| EXERCISE DETAILS |
Read through the data and count the lines that contain the string "돼지고기"; give only the result.

| DATA TO USE |
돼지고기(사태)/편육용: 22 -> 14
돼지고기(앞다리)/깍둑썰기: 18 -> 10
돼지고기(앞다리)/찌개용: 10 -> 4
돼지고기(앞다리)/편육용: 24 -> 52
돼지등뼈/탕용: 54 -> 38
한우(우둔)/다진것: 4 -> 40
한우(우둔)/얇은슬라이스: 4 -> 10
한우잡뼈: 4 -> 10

==

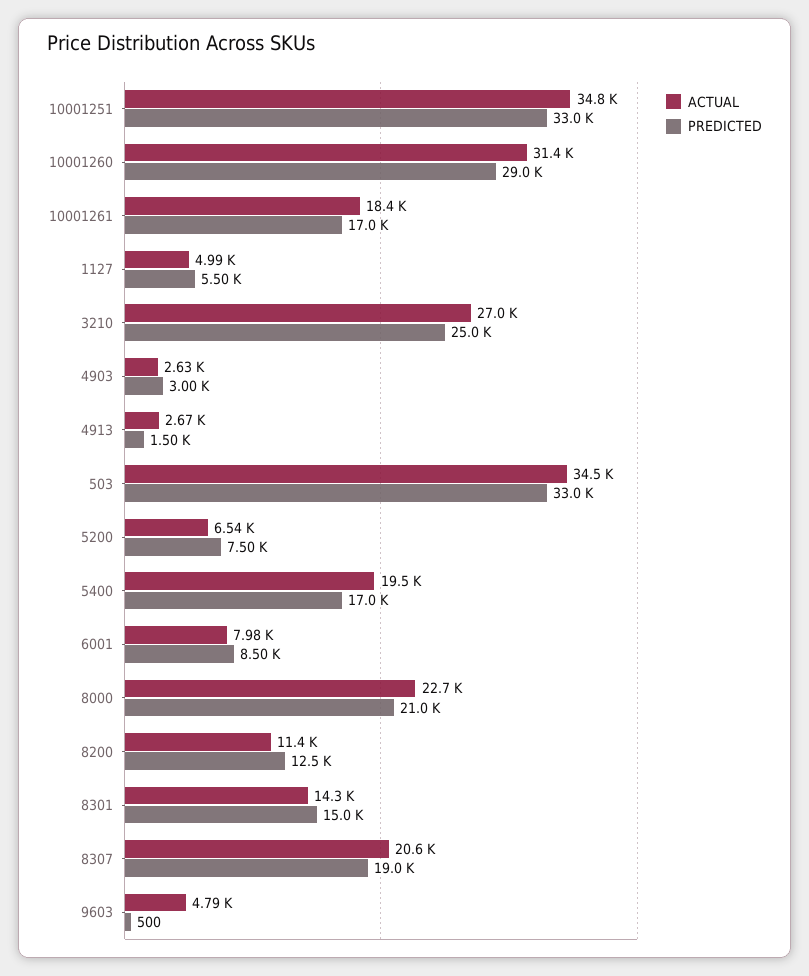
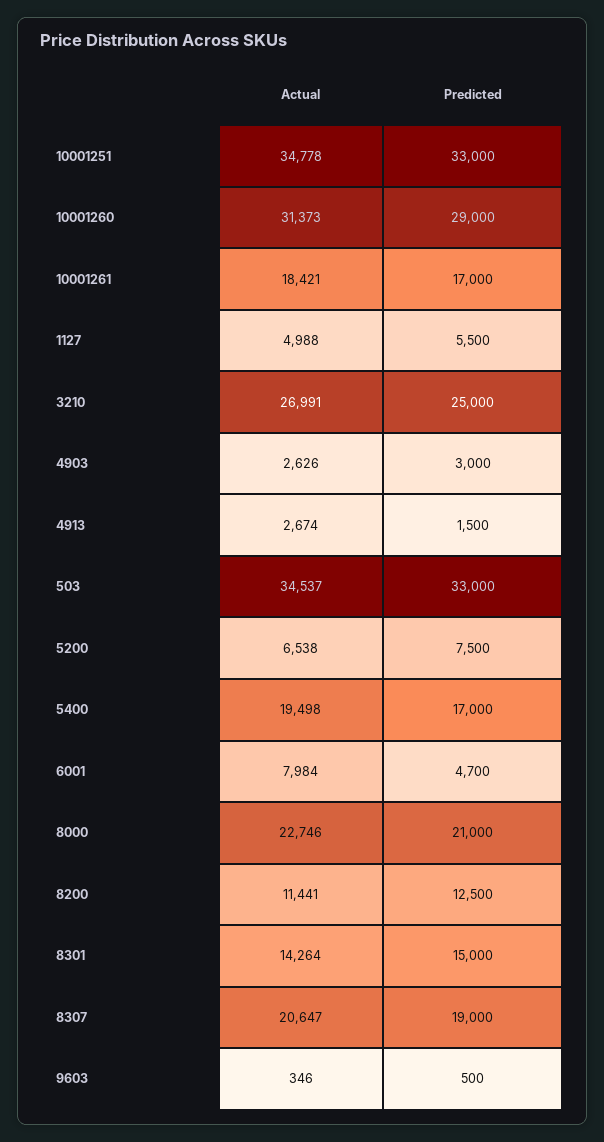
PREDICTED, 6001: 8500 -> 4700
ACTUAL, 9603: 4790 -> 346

| FINISHED TASK |
4